White-throated Sparrow

photo by Phil Swanson

Zonotrichia albicollis
L 6 3/4″ (17 cm).

Song or calls:
Listen (UNL audio)

Thin whistled song: “Old Sam Peabody Peabody Peabody” or “Oh Sweet Canada Canada Canada.”

Description: Sexes similar. Bright white, strongly outlined throat; black crown stripes and eye line; and yellow lores. Some birds have white eyebrow and central crown stripes, while others have tan eyebrow stripe and grayish central crown stripe. Bill is mostly dark, never pink as in White-crowned Sparrow. Rusty-brown above; grayish below, sometimes with diffuse streaking. Juvenile has grayish eyebrow and throat, and heavily streaked breast and sides.

Bird Map

Habitat: Migrants are found in woodland edges, thickets, weedy fields, and sheltered areas near water. Occasionally seen at feeding stations during the winter.

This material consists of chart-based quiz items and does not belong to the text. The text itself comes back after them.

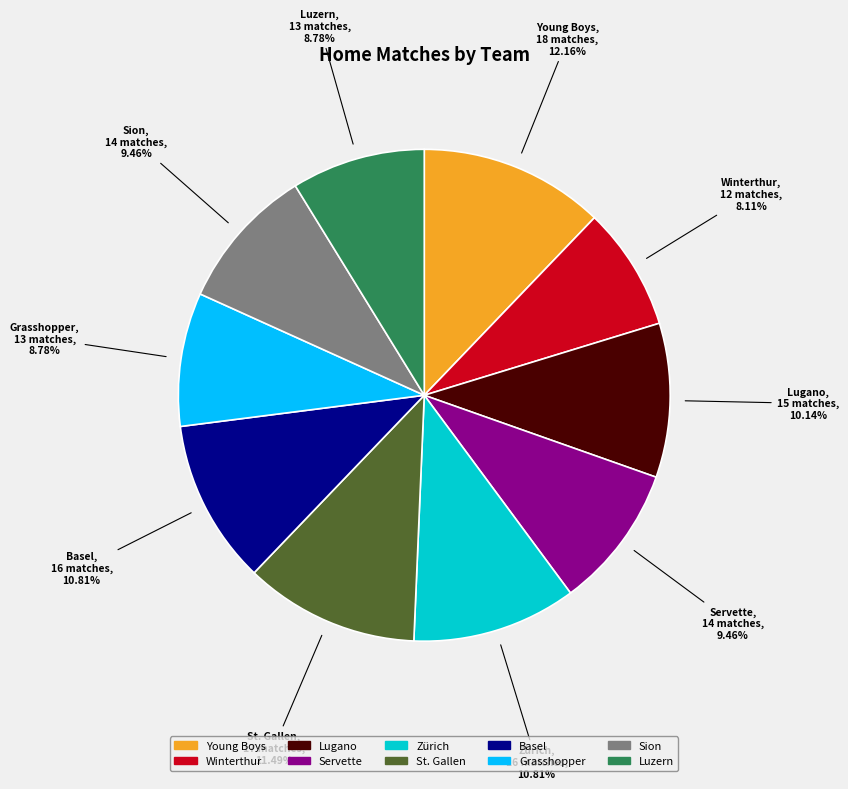

What percentage is the Winterthur slice, to the nearest percent?

8%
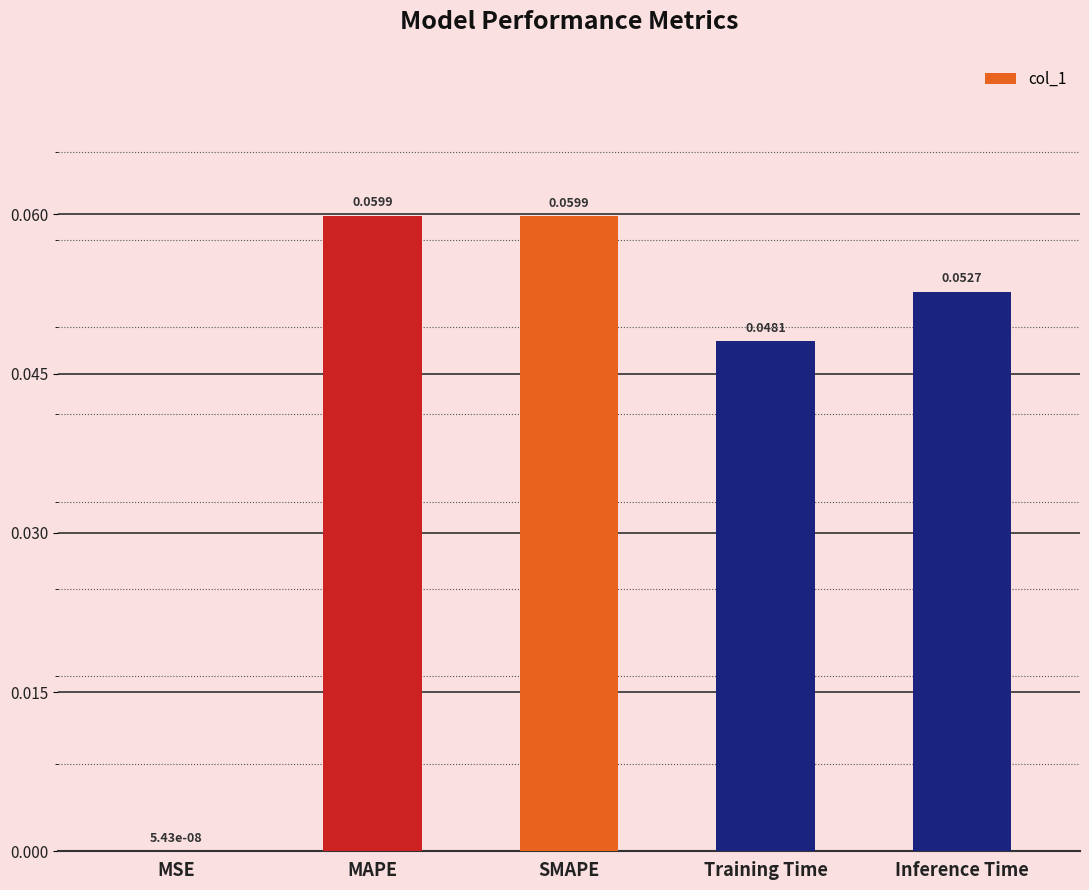

Where is the data nearest to the value 0?

MSE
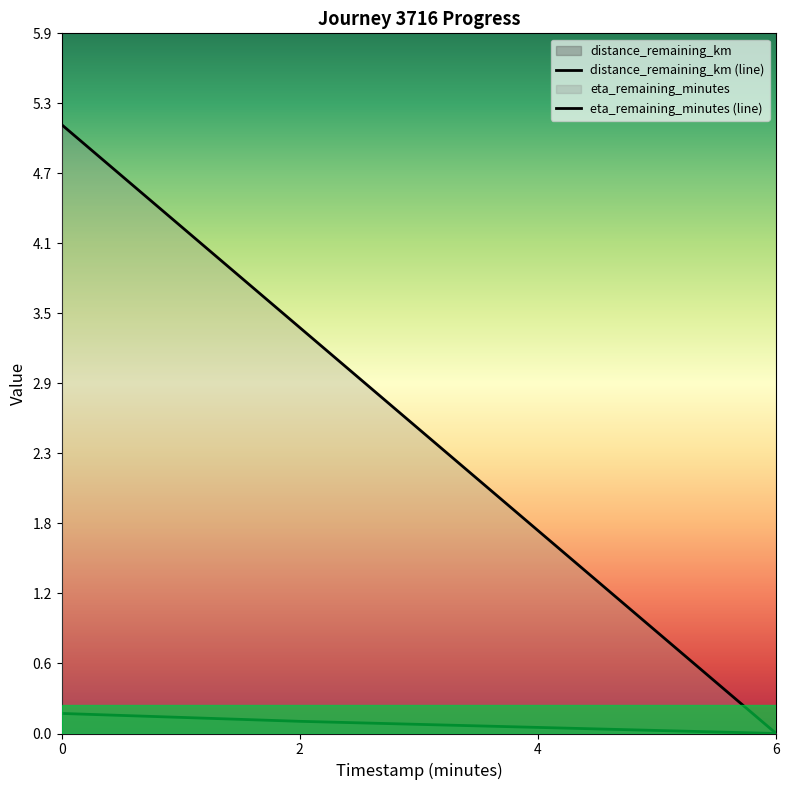

What is the total value across all series at 0.0?

5.3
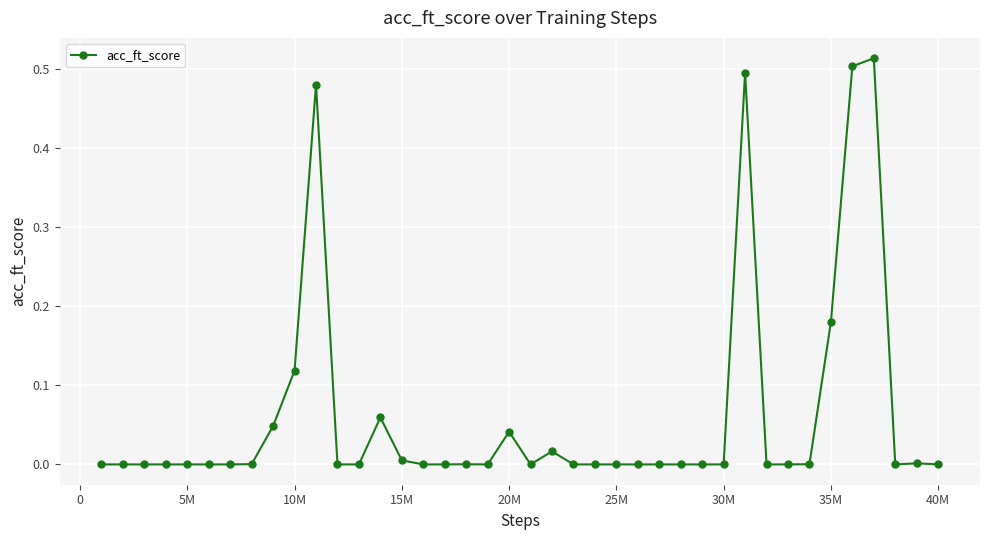

Is it true that the value at 40M is 0.0?

True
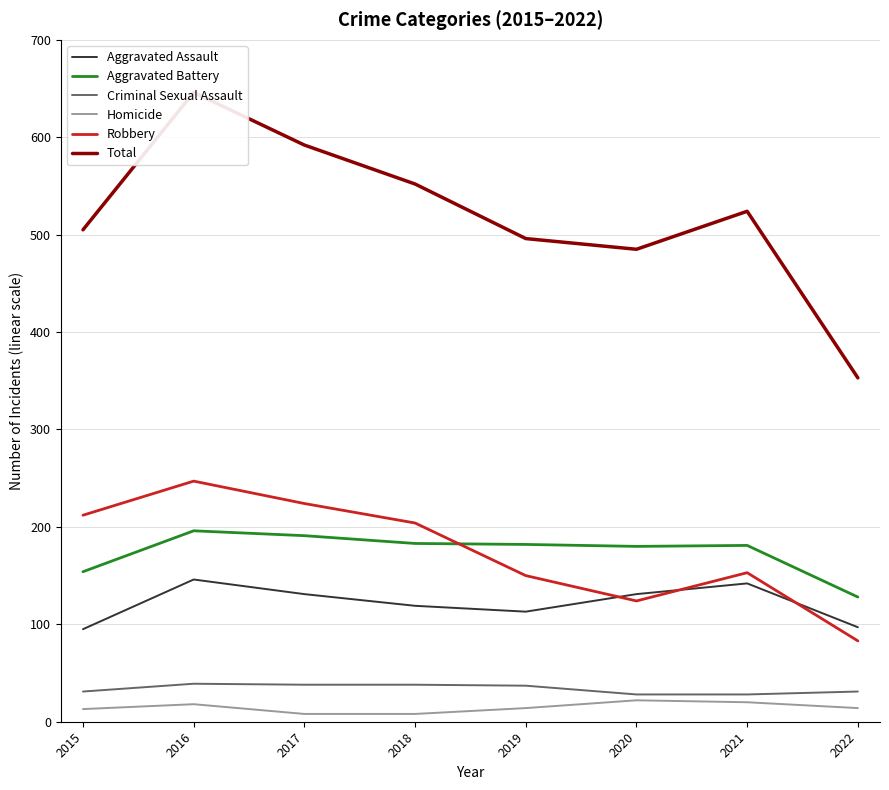

Rank the series by their maximum value, from lowest to highest.

Homicide, Criminal Sexual Assault, Aggravated Assault, Aggravated Battery, Robbery, Total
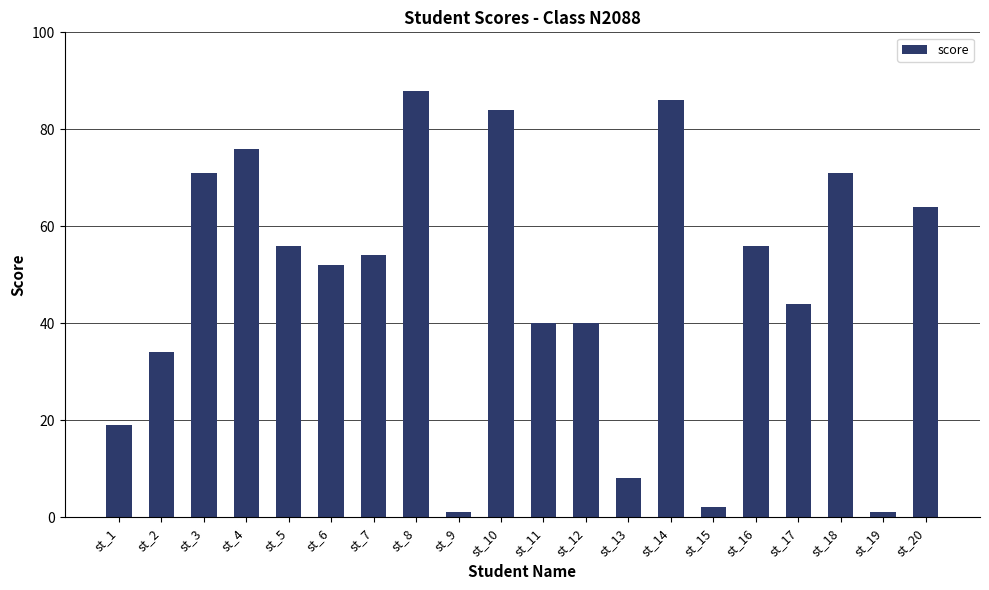

Reading left to right, transcribe all the data shown in this chart.

19	34	71	76	56	52	54	88	1	84	40	40	8	86	2	56	44	71	1	64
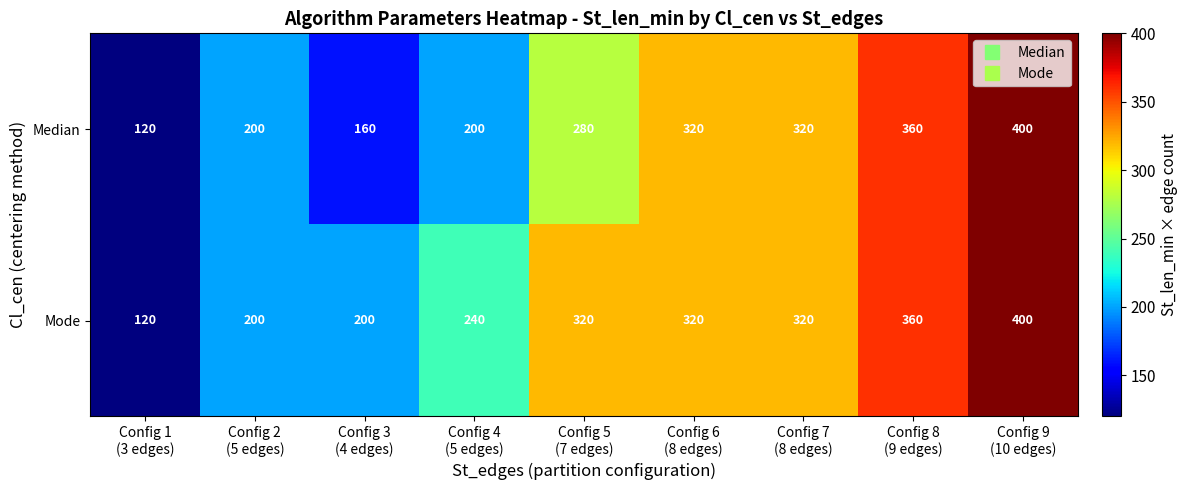

List the series in order of their overall mean, highest first.

Mode, Median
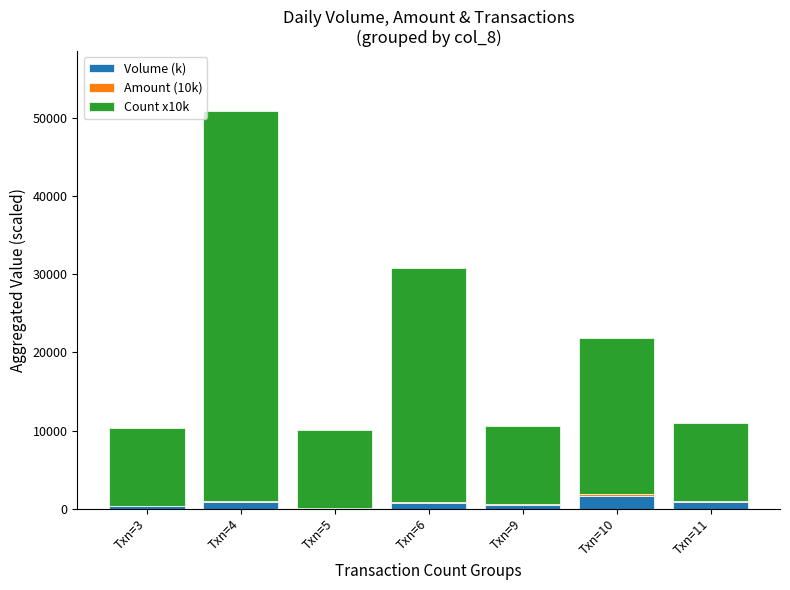

What is the sum of all Volume (k) values?

4837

Where in Nebraska: Common spring and fall migrant in eastern Nebraska, becoming uncommon to rare in the west. Locally common winter visitor.

Field Notes: Usually found on the ground. Mixes with other sparrow during fall and winter.

Fun Facts: White-throated Sparrows nest on or near the ground, but if the nest is predated the parents will attempt a second nest up to 15 feet off the ground in a tree.